WHAT THE EXERCISE ASKS ▸
Your reply should hold every entry below exactly as written and none of the pictures.

DATA SUPPLIED ▸
• • • •

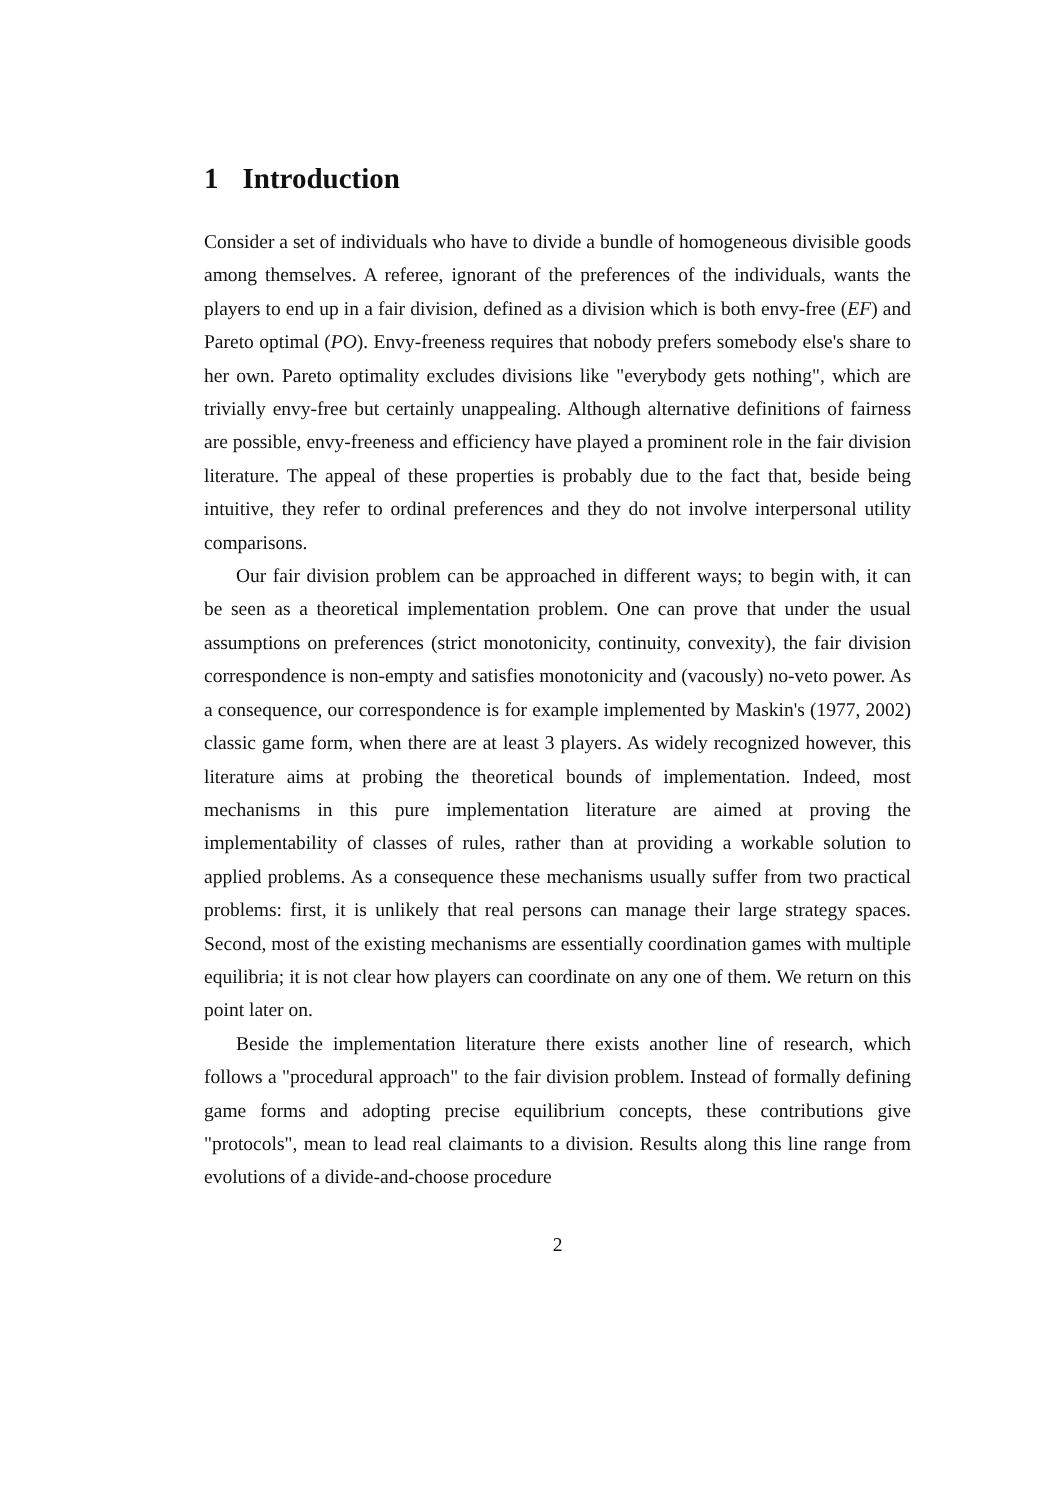1 Introduction
Consider a set of individuals who have to divide a bundle of homogeneous divisible goods among themselves. A referee, ignorant of the preferences of the individuals, wants the players to end up in a fair division, defined as a division which is both envy-free (EF) and Pareto optimal (PO). Envy-freeness requires that nobody prefers somebody else's share to her own. Pareto optimality excludes divisions like "everybody gets nothing", which are trivially envy-free but certainly unappealing. Although alternative definitions of fairness are possible, envy-freeness and efficiency have played a prominent role in the fair division literature. The appeal of these properties is probably due to the fact that, beside being intuitive, they refer to ordinal preferences and they do not involve interpersonal utility comparisons.
Our fair division problem can be approached in different ways; to begin with, it can be seen as a theoretical implementation problem. One can prove that under the usual assumptions on preferences (strict monotonicity, continuity, convexity), the fair division correspondence is non-empty and satisfies monotonicity and (vacously) no-veto power. As a consequence, our correspondence is for example implemented by Maskin's (1977, 2002) classic game form, when there are at least 3 players. As widely recognized however, this literature aims at probing the theoretical bounds of implementation. Indeed, most mechanisms in this pure implementation literature are aimed at proving the implementability of classes of rules, rather than at providing a workable solution to applied problems. As a consequence these mechanisms usually suffer from two practical problems: first, it is unlikely that real persons can manage their large strategy spaces. Second, most of the existing mechanisms are essentially coordination games with multiple equilibria; it is not clear how players can coordinate on any one of them. We return on this point later on.
Beside the implementation literature there exists another line of research, which follows a "procedural approach" to the fair division problem. Instead of formally defining game forms and adopting precise equilibrium concepts, these contributions give "protocols", mean to lead real claimants to a division. Results along this line range from evolutions of a divide-and-choose procedure
2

• • • •

RESPONSE ▸
1 Introduction
Consider a set of individuals who have to divide a bundle of homogeneous divisible goods among themselves. A referee, ignorant of the preferences of the individuals, wants the players to end up in a fair division, defined as a division which is both envy-free (EF) and Pareto optimal (PO). Envy-freeness requires that nobody prefers somebody else's share to her own. Pareto optimality excludes divisions like "everybody gets nothing", which are trivially envy-free but certainly unappealing. Although alternative definitions of fairness are possible, envy-freeness and efficiency have played a prominent role in the fair division literature. The appeal of these properties is probably due to the fact that, beside being intuitive, they refer to ordinal preferences and they do not involve interpersonal utility comparisons.
Our fair division problem can be approached in different ways; to begin with, it can be seen as a theoretical implementation problem. One can prove that under the usual assumptions on preferences (strict monotonicity, continuity, convexity), the fair division correspondence is non-empty and satisfies monotonicity and (vacously) no-veto power. As a consequence, our correspondence is for example implemented by Maskin's (1977, 2002) classic game form, when there are at least 3 players. As widely recognized however, this literature aims at probing the theoretical bounds of implementation. Indeed, most mechanisms in this pure implementation literature are aimed at proving the implementability of classes of rules, rather than at providing a workable solution to applied problems. As a consequence these mechanisms usually suffer from two practical problems: first, it is unlikely that real persons can manage their large strategy spaces. Second, most of the existing mechanisms are essentially coordination games with multiple equilibria; it is not clear how players can coordinate on any one of them. We return on this point later on.
Beside the implementation literature there exists another line of research, which follows a "procedural approach" to the fair division problem. Instead of formally defining game forms and adopting precise equilibrium concepts, these contributions give "protocols", mean to lead real claimants to a division. Results along this line range from evolutions of a divide-and-choose procedure
2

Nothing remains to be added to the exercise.